In today’s briefing:
- Integral Corporation IPO: New Price Range Is Tempting
- Integral Corporation Pre-IPO – Thoughts on Valuation
- SBI Sumishin Net Bank – Dramatic ROA Expansion, Steady & Strong, Profit & Loan Growth, ROE at 19%
- China Vanke – Earnings Flash – H1 FY 2023 Results – Lucror Analytics
- Pioneer Credit Limited – Return to Profitable Growth
Integral Corporation IPO: New Price Range Is Tempting
- Integral Corporation (5842 JP) has set its IPO price at JPY2,300-2,400 per share, 18%-29% lower than the IPO reference price range of JPY2,800-3,400 per share.
- We previously discussed the IPO in Integral Corporation IPO: The Bull Case, Integral Corporation IPO: The Bear Case and Integral Corporation IPO: Valuation Insights.
- Our analysis suggests that the revised IPO price range is attractive compared to peer multiples. The re-rating of peers since the release of the prospectus also makes the offer tempting.
Integral Corporation Pre-IPO – Thoughts on Valuation
- Integral Corporation (5842 JP) is looking to raise around US$123m in its Japan IPO.
- Integral is a private equity management company advising funds that invest in both listed and unlisted companies in Japan, with a focus on mid-sized companies.
- In our previous notes, we looked at the company’s past performance. In this note, we talk about valuation.
SBI Sumishin Net Bank – Dramatic ROA Expansion, Steady & Strong, Profit & Loan Growth, ROE at 19%
- This is not a typo: SBI Sumishin Net Bank saw loans up 21% YoY in 1Q24, operating in Japan
- The bank has achieved cost scale, with acquisition cost per account a fraction of 2 yrs ago
- Credit quality remains exceptional, amongst best in Japan, with 0.06% NPL ratio in 1Q24
China Vanke – Earnings Flash – H1 FY 2023 Results – Lucror Analytics
China Vanke’s H1/23 results were in line with our expectations, with single-digit growth in overall revenue but ongoing margin pressure. The company realised CNY 201 bn of revenue in the period, up 2.9% y-o-y, while attributable profit fell 19.4% to CNY 9.87 bn. Booked revenue from property development was CNY 171 bn (-4.5%), owing to weakness in settlement area (-5.2%) and settlement gross margin (-1.6 ppts).

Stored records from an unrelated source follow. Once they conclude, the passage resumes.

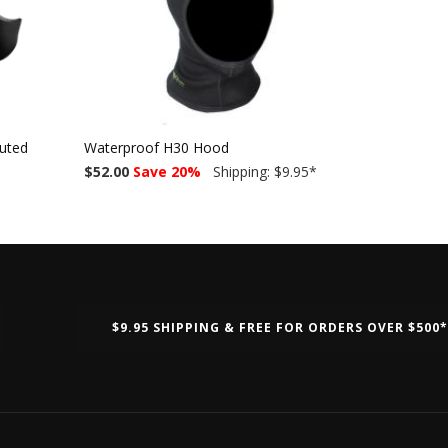
luted
Waterproof H30 Hood
$52.00
Save 20%
Shipping: $9.95
*
$9.95 SHIPPING & FREE FOR ORDERS OVER $500*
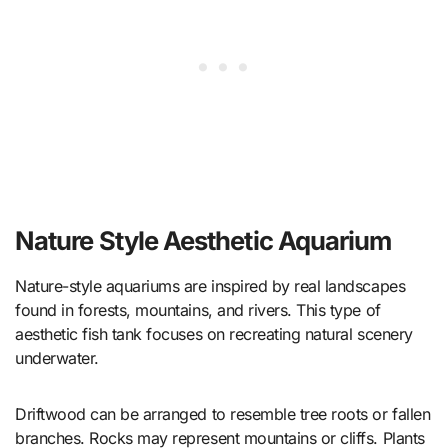
Nature Style Aesthetic Aquarium
Nature-style aquariums are inspired by real landscapes
found in forests, mountains, and rivers. This type of
aesthetic fish tank focuses on recreating natural scenery
underwater.
Driftwood can be arranged to resemble tree roots or fallen
branches. Rocks may represent mountains or cliffs. Plants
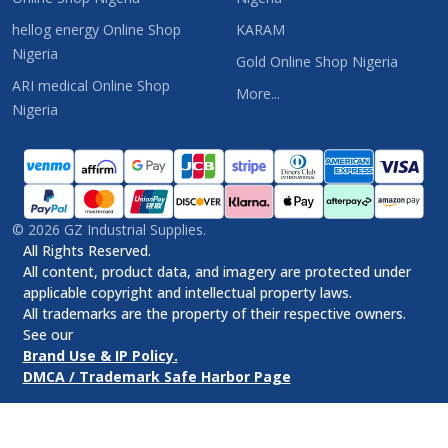
hellog energy Online Shop
KARAM
Nigeria
Gold Online Shop Nigeria
ARI medical Online Shop
More...
Nigeria
©
2026
GZ Industrial Supplies.
All Rights Reserved.
All content, product data, and imagery are protected under
applicable copyright and intellectual property laws.
All trademarks are the property of their respective owners.
See our
Brand Use & IP Policy.
DMCA / Trademark Safe Harbor Page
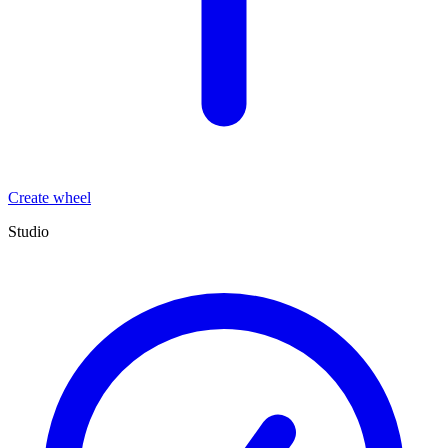
Create wheel
Studio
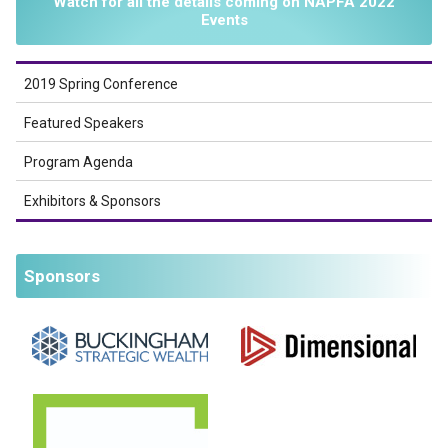
Watch for all the details coming on NAPFA 2022
Events
2019 Spring Conference
Featured Speakers
Program Agenda
Exhibitors & Sponsors
Sponsors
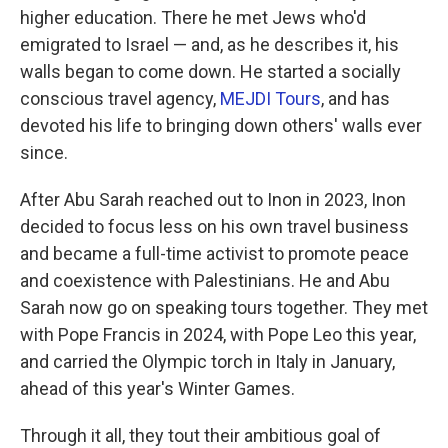
higher education. There he met Jews who'd
emigrated to Israel — and, as he describes it, his
walls began to come down. He started a socially
conscious travel agency,
MEJDI Tours
, and has
devoted his life to bringing down others' walls ever
since.
After Abu Sarah reached out to Inon in 2023, Inon
decided to focus less on his own travel business
and became a full-time activist to promote peace
and coexistence with Palestinians. He and Abu
Sarah now go on speaking tours together. They met
with Pope Francis in 2024, with Pope Leo this year,
and carried the Olympic torch in Italy in January,
ahead of this year's Winter Games.
Through it all, they tout their ambitious goal of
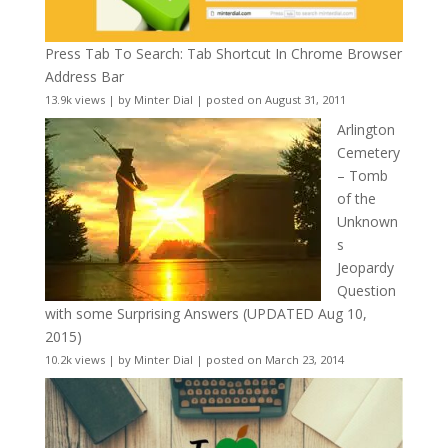
Press Tab To Search: Tab Shortcut In Chrome Browser
Address Bar
13.9k views
|
by
Minter Dial
|
posted on August 31, 2011
Arlington
Cemetery
– Tomb
of the
Unknown
s
Jeopardy
Question
with some Surprising Answers (UPDATED Aug 10,
2015)
10.2k views
|
by
Minter Dial
|
posted on March 23, 2014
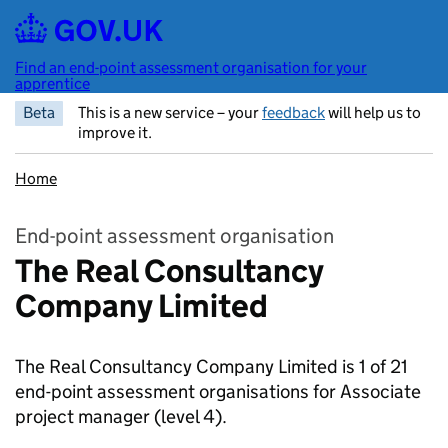
Skip to main content
Find an end-point assessment organisation for your
apprentice
Beta
This is a new service – your
feedback
will help us to
improve it.
Home
End-point assessment organisation
The Real Consultancy
Company Limited
The Real Consultancy Company Limited is 1 of 21
end-point assessment organisations for Associate
project manager
(level 4).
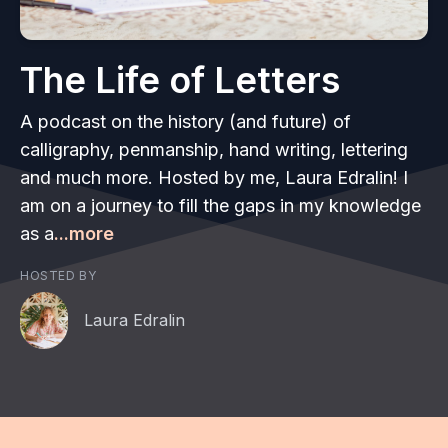
The Life of Letters
A podcast on the history (and future) of
calligraphy, penmanship, hand writing, lettering
and much more. Hosted by me, Laura Edralin! I
am on a journey to fill the gaps in my knowledge
as a
...more
HOSTED BY
Laura Edralin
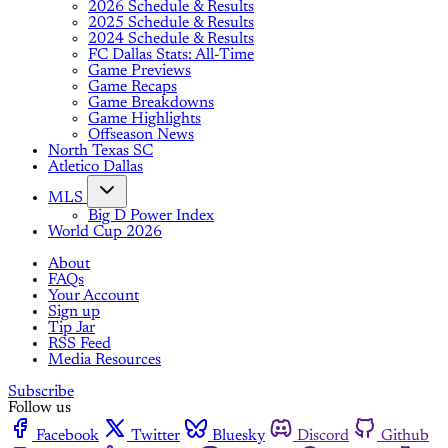
2026 Schedule & Results
2025 Schedule & Results
2024 Schedule & Results
FC Dallas Stats: All-Time
Game Previews
Game Recaps
Game Breakdowns
Game Highlights
Offseason News
North Texas SC
Atletico Dallas
MLS
Big D Power Index
World Cup 2026
About
FAQs
Your Account
Sign up
Tip Jar
RSS Feed
Media Resources
Subscribe
Follow us
Facebook
Twitter
Bluesky
Discord
Github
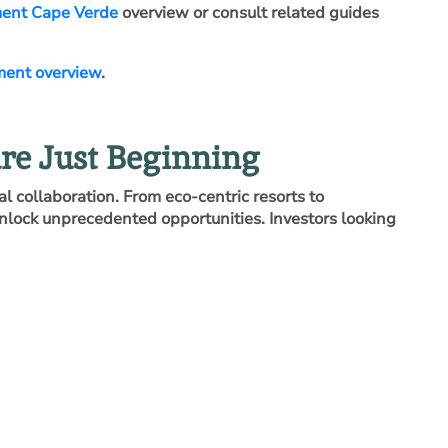
ment Cape Verde
overview or consult related guides
ment overview
.
re Just Beginning
l collaboration. From eco‑centric resorts to
nlock unprecedented opportunities. Investors looking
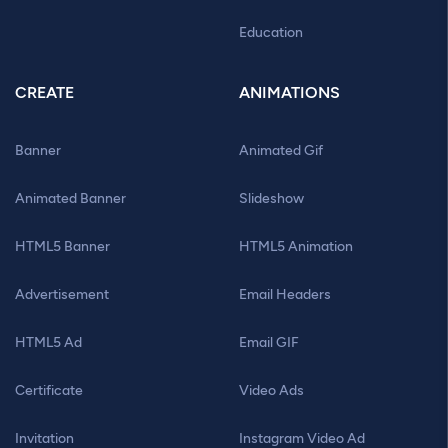
Education
CREATE
ANIMATIONS
Banner
Animated Gif
Animated Banner
Slideshow
HTML5 Banner
HTML5 Animation
Advertisement
Email Headers
HTML5 Ad
Email GIF
Certificate
Video Ads
Invitation
Instagram Video Ad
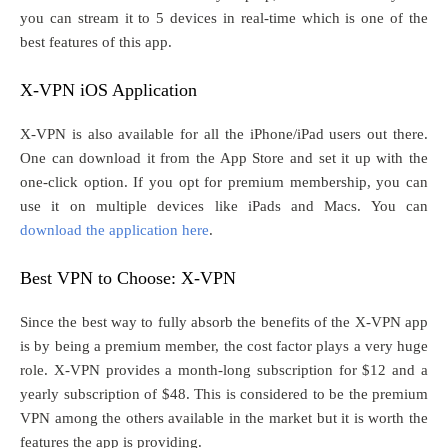
you can stream it to 5 devices in real-time which is one of the
best features of this app.
X-VPN iOS Application
X-VPN is also available for all the iPhone/iPad users out there.
One can download it from the App Store and set it up with the
one-click option. If you opt for premium membership, you can
use it on multiple devices like iPads and Macs. You can
download the application here
.
Best VPN to Choose: X-VPN
Since the best way to fully absorb the benefits of the X-VPN app
is by being a premium member, the cost factor plays a very huge
role. X-VPN provides a month-long subscription for $12 and a
yearly subscription of $48. This is considered to be the premium
VPN among the others available in the market but it is worth the
features the app is providing.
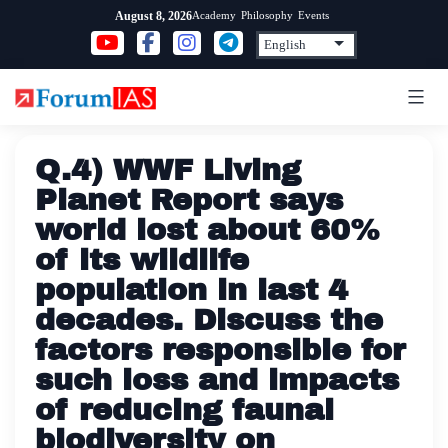
Skip
Academy
Philosophy
Events
August 8, 2026
to
content
Q.4) WWF Living
Planet Report says
world lost about 60%
of its wildlife
population in last 4
decades. Discuss the
factors responsible for
such loss and impacts
of reducing faunal
biodiversity on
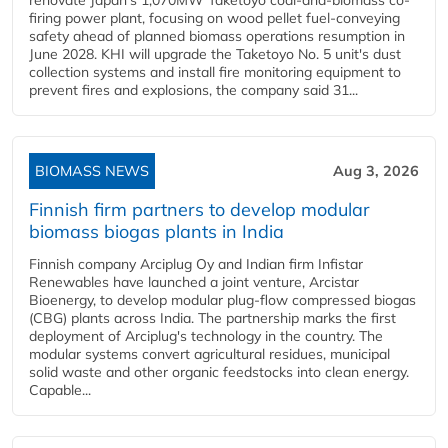
renovate Japan's 1,070MW Taketoyo coal-and-biomass co-
firing power plant, focusing on wood pellet fuel-conveying
safety ahead of planned biomass operations resumption in
June 2028. KHI will upgrade the Taketoyo No. 5 unit's dust
collection systems and install fire monitoring equipment to
prevent fires and explosions, the company said 31...
BIOMASS NEWS
Aug 3, 2026
Finnish firm partners to develop modular
biomass biogas plants in India
Finnish company Arciplug Oy and Indian firm Infistar
Renewables have launched a joint venture, Arcistar
Bioenergy, to develop modular plug-flow compressed biogas
(CBG) plants across India. The partnership marks the first
deployment of Arciplug's technology in the country. The
modular systems convert agricultural residues, municipal
solid waste and other organic feedstocks into clean energy.
Capable...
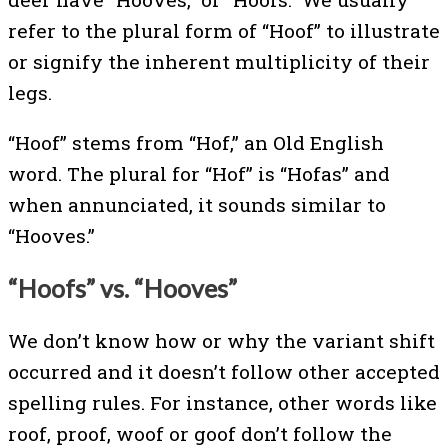
refer to the plural form of “Hoof” to illustrate
or signify the inherent multiplicity of their
legs.
“Hoof” stems from “Hof,” an Old English
word. The plural for “Hof” is “Hofas” and
when annunciated, it sounds similar to
“Hooves.”
“Hoofs” vs. “Hooves”
We don’t know how or why the variant shift
occurred and it doesn’t follow other accepted
spelling rules. For instance, other words like
roof, proof, woof or goof don’t follow the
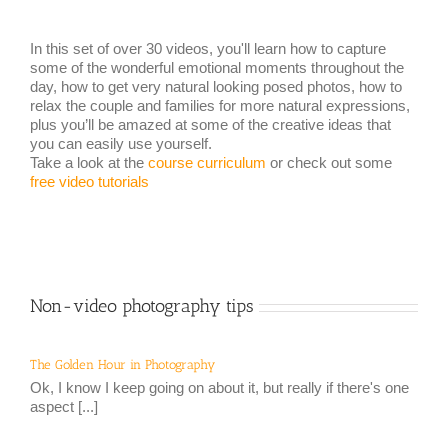
In this set of over 30 videos, you'll learn how to capture
some of the wonderful emotional moments throughout the
day, how to get very natural looking posed photos, how to
relax the couple and families for more natural expressions,
plus you’ll be amazed at some of the creative ideas that
you can easily use yourself.
Take a look at the
course curriculum
or check out some
free video tutorials
Non-video photography tips
The Golden Hour in Photography
Ok, I know I keep going on about it, but really if there's one
aspect [...]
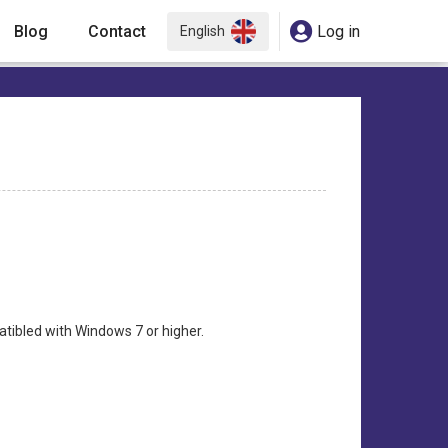
Blog
Contact
Log in
English
atibled with Windows 7 or higher.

LTM adjusted debt climbed 2.3% y-o-y to CNY 347 bn at end-June, leading to weakened credit metrics. That said, the developer managed to optimise its debt structure in H1/23, with less exposure to short-term and offshore debt. The LTM cash balance declined 11% to CNY 120 bn, but covered short-term debt by 2.4x (FYE 2022: 2.0x). The company has no offshore debt due in H2/23 but will have two USD bonds coming due in 2024, with total outstanding principle of USD 1.2 bn.
We believe Vanke faces ongoing destocking and margin pressure. That said, the company appears to have smooth access to external funding, with prudent cash-flow management. We see limited near-term repayment risk. Our fundamental Credit Bias on Vanke is “Stable”. We maintain our “Buy” recommendation on the 2024 bonds, as the yields for these notes appear to be more attractive, but revise our recommendation on the rest of the curve to “Hold” from “Buy”.
Pioneer Credit Limited – Return to Profitable Growth
- Pioneer Credit Limited (ASX:PNC) was founded in 2009 and listed on the ASX in 2014. The company has grown to be one of the leading acquirers and managers of impaired credit in Australia by maintaining strong customer engagement, an unblemished compliance record with ASIC and strong relationships with Australia’s largest bank and non-bank lenders.
- PNC currently purchases debt from 18 different vendor partners with long-term partnership purchasing arrangements in place with Commonwealth Bank of Australia (ASX:CBA).
- A change to Australian Accounting Standards in 2019 and subsequent audit uncertainty resulted in significant corporate disruption.